# Input material
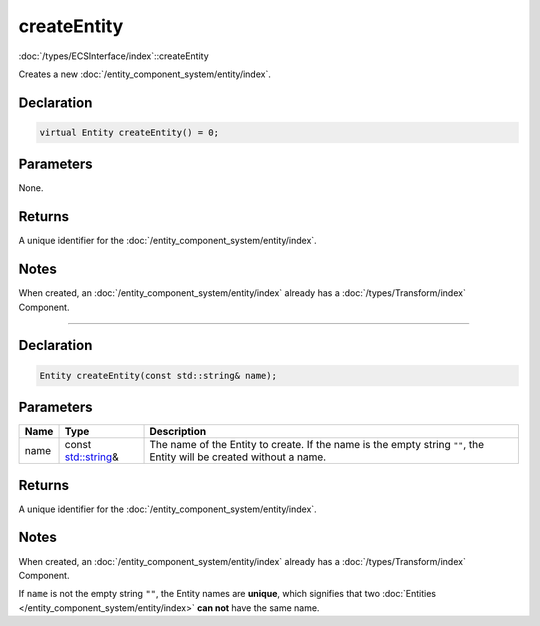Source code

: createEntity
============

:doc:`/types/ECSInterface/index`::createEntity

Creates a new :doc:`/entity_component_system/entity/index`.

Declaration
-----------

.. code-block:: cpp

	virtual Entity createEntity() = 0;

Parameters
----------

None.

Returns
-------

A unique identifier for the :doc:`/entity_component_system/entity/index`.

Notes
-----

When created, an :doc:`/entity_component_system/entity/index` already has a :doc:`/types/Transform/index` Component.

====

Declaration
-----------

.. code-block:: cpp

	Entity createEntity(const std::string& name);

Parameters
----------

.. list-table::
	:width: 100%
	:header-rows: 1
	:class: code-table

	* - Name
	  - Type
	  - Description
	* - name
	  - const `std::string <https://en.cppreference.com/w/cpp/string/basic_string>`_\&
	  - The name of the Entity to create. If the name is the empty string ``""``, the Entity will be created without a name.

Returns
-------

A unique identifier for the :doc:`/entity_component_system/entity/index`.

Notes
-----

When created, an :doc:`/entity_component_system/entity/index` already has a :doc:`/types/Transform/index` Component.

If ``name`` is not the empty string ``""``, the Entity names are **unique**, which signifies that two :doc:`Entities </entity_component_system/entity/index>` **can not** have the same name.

# What is being asked
Please output the data above exactly as given, omitting every picture.

# Exercise solution
Source code

: createEntity
============

:doc:`/types/ECSInterface/index`::createEntity

Creates a new :doc:`/entity_component_system/entity/index`.

Declaration
-----------

.. code-block:: cpp

	virtual Entity createEntity() = 0;

Parameters
----------

None.

Returns
-------

A unique identifier for the :doc:`/entity_component_system/entity/index`.

Notes
-----

When created, an :doc:`/entity_component_system/entity/index` already has a :doc:`/types/Transform/index` Component.

====

Declaration
-----------

.. code-block:: cpp

	Entity createEntity(const std::string& name);

Parameters
----------

.. list-table::
	:width: 100%
	:header-rows: 1
	:class: code-table

	* - Name
	  - Type
	  - Description
	* - name
	  - const `std::string <https://en.cppreference.com/w/cpp/string/basic_string>`_\&
	  - The name of the Entity to create. If the name is the empty string ``""``, the Entity will be created without a name.

Returns
-------

A unique identifier for the :doc:`/entity_component_system/entity/index`.

Notes
-----

When created, an :doc:`/entity_component_system/entity/index` already has a :doc:`/types/Transform/index` Component.

If ``name`` is not the empty string ``""``, the Entity names are **unique**, which signifies that two :doc:`Entities </entity_component_system/entity/index>` **can not** have the same name.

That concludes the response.